岸田氏は、例えば、「新自由主義からの転換」という言葉を使った。しかし、日本はいつ新自由主義になったのか。「転換」という言葉を使うからには、彼の認識では、現状は新自由主義なのだろう。

 しかし、たかだか郵政民営化くらいのプロジェクトが中途で挫折してぐずぐずになるような、利権維持と非効率性の中で漂うこの国の一体どこが新自由主義なのか。電波オークションもなければ、農地の株式会社保有さえ実現しない。

 このような日本に「新自由主義」というレッテル貼りをして、意見を言ったような気分になることができる精神構造を、不気味だと思わないことは難しい。

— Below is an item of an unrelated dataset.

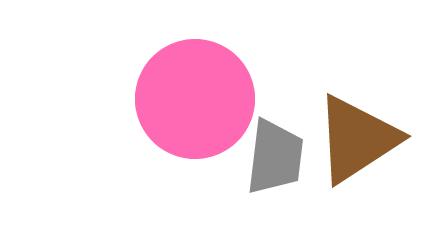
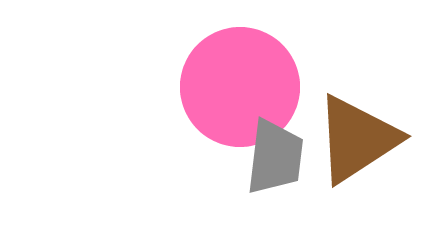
pink circle: moved 45 px right, 12 px up
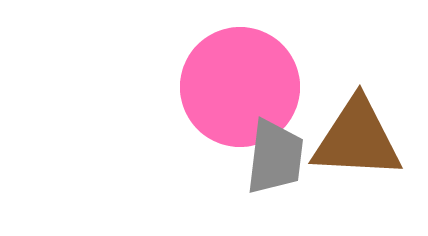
brown triangle: rotated 36 degrees clockwise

しかも、彼は左派政党の党首ではなくて、自由民主党の総裁なのだ。

「新しい資本主義実現会議」は
中身がないと断言できる根拠

 岸田氏が、「新しい資本主義」について確たる具体的な内容を持っていなかったことは、「新しい資本主義実現会議」という何とも奇妙な有識者会議が、総選挙を前にした内閣府の下に設立されたことに如実に表れている。

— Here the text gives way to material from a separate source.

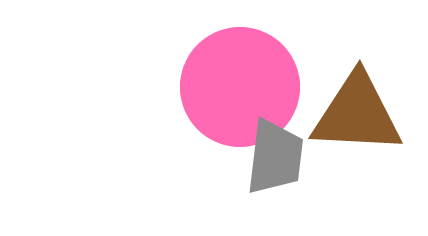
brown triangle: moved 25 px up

 内閣府が10月15日に発表した文書を見ると、会議の開催について、「新しい資本主義実現本部の下、『成長と分配の好循環』と『コロナ後の新しい社会の開拓』をコンセプトとした新しい資本主義を実現していくため、それに向けたビジョンを示し、その具体化を進めるため、新しい資本主義実現会議を開催する」とある。

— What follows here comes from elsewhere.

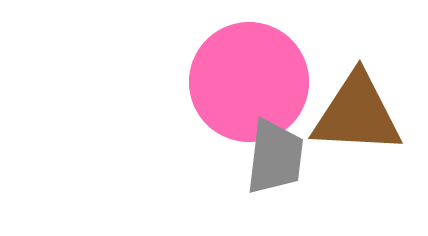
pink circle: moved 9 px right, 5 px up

 中身が何もないので、「それに向けたビジョン」などという、この種の文章としては世にも情けない言葉を使う以外に書きようがなかったのだろう。

成長と分配の好循環を「これから検討」
それでは絶望的に中身がない

 そもそも、「新しい資本主義」などという偉そうな言葉を使う以上、そのビジョンは言っている本人が明確に提示して方向性を示すべきだ。「成長と分配の好循環」にも「コロナ後の新しい社会の開拓」にも、願望はあっても中身がない。

「成長と分配の好循環」は与党も野党も望んでいることであり、「どう実現しようとするのか」を論じる以外にお互いを区別するポイントはない。それをこれから有識者会議で検討しようというのだから、岸田首相自身には絶望的なまでに中身がない。